Thursday, March 3, 2011

The Enabling Power of the Law

Here’s a bit of somewhat old news I just noticed in my internet wanderings. On February 4, 2011, a member of the legal community received an award for positive contributions to the law and made the following statement to the group presenting the award: 

“Rather than seeing law as an instrument of domination, it is our mission to use it as an enabling power to help men and women achieve greater independence and ultimate potential.”

Sounds like the words of a champion of civil rights, doesn't it? Maybe even the words of a proponent of gay marriage? Nope.

The speaker was Todd Christofferson, a member of the Quorum of the Twelve Apostles of the LDS Church, and previously a lawyer in the banking and finance sectors. The award was given by the J. Reuben Clark Law Society, an association of mostly Mormon lawyers and judges. Christofferson went on to say:

“All man-made systems are imperfect and include elements of injustice. Still, you can strive to make the legal system in which you live and work come as close as possible to the perfectly just legal system of God.”

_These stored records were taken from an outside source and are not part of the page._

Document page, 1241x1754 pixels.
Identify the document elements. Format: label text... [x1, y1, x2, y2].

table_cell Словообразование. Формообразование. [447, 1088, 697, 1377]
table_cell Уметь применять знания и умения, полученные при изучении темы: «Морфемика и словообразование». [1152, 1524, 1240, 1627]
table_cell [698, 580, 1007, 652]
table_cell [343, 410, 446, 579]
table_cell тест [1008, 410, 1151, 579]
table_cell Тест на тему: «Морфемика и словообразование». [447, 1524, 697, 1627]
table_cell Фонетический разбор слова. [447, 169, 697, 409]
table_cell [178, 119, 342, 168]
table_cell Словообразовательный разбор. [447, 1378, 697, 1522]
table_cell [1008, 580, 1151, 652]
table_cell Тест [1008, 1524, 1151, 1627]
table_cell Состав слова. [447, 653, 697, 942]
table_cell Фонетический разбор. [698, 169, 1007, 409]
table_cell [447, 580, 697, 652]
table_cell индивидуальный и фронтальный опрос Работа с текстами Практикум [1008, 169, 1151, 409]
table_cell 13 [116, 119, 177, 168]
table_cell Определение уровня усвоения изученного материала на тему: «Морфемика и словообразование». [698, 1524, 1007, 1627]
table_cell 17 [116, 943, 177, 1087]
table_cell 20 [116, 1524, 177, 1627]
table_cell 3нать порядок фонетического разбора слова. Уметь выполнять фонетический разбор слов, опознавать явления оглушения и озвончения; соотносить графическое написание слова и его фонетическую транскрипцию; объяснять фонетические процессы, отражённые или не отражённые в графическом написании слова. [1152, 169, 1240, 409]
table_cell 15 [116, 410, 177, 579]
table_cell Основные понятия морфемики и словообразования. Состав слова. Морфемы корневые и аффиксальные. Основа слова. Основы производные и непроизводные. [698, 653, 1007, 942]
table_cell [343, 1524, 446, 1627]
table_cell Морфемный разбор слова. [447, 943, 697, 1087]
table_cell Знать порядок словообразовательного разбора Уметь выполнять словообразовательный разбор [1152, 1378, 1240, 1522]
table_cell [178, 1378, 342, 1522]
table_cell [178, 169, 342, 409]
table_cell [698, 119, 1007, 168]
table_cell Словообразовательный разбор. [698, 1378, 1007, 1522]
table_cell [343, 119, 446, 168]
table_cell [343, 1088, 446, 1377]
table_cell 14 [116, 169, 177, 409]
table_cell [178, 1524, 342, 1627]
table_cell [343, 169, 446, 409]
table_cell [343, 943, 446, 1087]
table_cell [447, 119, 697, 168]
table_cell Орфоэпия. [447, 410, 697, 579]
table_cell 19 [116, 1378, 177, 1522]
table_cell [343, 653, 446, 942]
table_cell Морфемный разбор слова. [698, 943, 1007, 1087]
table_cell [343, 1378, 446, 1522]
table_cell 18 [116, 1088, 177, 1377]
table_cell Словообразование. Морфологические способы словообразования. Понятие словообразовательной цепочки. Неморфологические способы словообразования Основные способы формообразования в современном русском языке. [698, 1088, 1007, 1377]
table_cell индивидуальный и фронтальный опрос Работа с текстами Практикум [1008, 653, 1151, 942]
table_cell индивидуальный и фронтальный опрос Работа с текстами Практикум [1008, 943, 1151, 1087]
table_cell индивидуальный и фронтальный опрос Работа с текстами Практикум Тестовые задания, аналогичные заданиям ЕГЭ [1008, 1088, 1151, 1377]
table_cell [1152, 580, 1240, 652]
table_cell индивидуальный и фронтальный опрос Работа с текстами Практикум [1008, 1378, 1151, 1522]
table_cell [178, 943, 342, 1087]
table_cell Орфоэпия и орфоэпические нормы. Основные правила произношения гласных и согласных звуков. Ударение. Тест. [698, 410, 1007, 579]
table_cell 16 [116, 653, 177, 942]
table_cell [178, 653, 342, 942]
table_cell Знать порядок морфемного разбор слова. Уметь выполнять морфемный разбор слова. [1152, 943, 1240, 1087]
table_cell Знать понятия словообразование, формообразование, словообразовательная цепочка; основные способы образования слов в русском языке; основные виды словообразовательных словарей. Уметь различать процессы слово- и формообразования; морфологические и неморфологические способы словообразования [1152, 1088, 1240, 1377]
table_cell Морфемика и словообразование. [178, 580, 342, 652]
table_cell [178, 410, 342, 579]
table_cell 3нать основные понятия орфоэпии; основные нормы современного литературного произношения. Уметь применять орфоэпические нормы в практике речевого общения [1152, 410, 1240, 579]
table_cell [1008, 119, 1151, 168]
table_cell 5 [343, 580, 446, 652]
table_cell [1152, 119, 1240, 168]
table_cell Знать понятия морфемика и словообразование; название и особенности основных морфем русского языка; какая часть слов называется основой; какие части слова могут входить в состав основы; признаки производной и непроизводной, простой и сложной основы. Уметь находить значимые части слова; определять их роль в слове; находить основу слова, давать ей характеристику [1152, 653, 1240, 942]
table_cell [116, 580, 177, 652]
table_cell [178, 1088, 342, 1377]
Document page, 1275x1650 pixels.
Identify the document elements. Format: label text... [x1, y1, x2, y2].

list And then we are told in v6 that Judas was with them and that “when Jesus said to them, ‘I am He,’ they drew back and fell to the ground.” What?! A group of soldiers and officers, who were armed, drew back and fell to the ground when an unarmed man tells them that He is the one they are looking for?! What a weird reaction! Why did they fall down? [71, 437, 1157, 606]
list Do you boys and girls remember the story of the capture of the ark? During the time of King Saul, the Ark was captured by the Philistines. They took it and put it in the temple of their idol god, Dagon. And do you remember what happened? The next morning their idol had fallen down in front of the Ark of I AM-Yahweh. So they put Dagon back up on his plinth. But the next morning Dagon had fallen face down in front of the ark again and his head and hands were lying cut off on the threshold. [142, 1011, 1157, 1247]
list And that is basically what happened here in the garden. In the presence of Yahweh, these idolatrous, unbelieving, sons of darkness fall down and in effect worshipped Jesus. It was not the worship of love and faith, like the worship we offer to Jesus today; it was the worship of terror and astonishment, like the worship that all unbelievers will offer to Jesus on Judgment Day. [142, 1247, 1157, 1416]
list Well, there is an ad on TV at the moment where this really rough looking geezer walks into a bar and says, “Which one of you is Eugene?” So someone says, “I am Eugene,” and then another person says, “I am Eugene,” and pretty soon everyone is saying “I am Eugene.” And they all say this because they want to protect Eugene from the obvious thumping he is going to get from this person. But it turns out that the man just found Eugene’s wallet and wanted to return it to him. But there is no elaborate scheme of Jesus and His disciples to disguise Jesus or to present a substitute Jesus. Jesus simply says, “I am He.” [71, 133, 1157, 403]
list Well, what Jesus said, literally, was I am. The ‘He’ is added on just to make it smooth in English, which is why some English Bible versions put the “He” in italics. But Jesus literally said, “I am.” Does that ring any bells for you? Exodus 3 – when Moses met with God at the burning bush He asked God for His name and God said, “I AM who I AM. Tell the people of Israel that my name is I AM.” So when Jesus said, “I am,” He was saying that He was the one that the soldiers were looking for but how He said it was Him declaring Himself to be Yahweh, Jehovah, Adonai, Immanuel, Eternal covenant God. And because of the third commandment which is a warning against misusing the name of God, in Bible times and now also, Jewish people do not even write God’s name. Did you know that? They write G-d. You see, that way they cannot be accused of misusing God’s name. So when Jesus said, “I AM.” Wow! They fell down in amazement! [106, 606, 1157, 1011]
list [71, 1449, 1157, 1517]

I'll admit I'm using these quotes out of context. But in what context can they be put that could reconcile them with the legal stance the (Corporation of the President of the) Church of Jesus Christ of Latter-day Saints has taken against gay marriage? I'm not talking about the religious stance. That's a completely different matter.

For over a decade, the church has unabashedly advocated a position on gay marriage that uses the law as an instrument of domination against people who wish to enter or who have already entered into same-sex marriages. It has done so in a ways that hinders their independence and limits their ultimate potential as equal citizens of their communities, states, the nation and the world. In many places in the United States, it has thwarted the advancement of justice in our man-made system. Divisiveness doesn’t help us to "form a more perfect Union" and seek a godly kind of justice in the lives of individuals and families of any configuration.

Other parts of Christofferson’s speech were more in line with what I have come to expect of the lawyers and former lawyers within the church hierarchy. Here’s a particularly rich example:

"Since all legislation is based on moral judgment...it is not an imposition of religion or religionists to take part of discussion. There is no justice in one side of deeply held values sinking to silence the other because it espouses different values."

People of faith, just like all others, are welcome to contribute to the ongoing, difficult and sometimes painful development of the law. But it’s just a tad disingenuous for a Mormon apostle to assert that the church is being silenced in the public square when it systematically silences gay people, feminists and intellectuals within the church.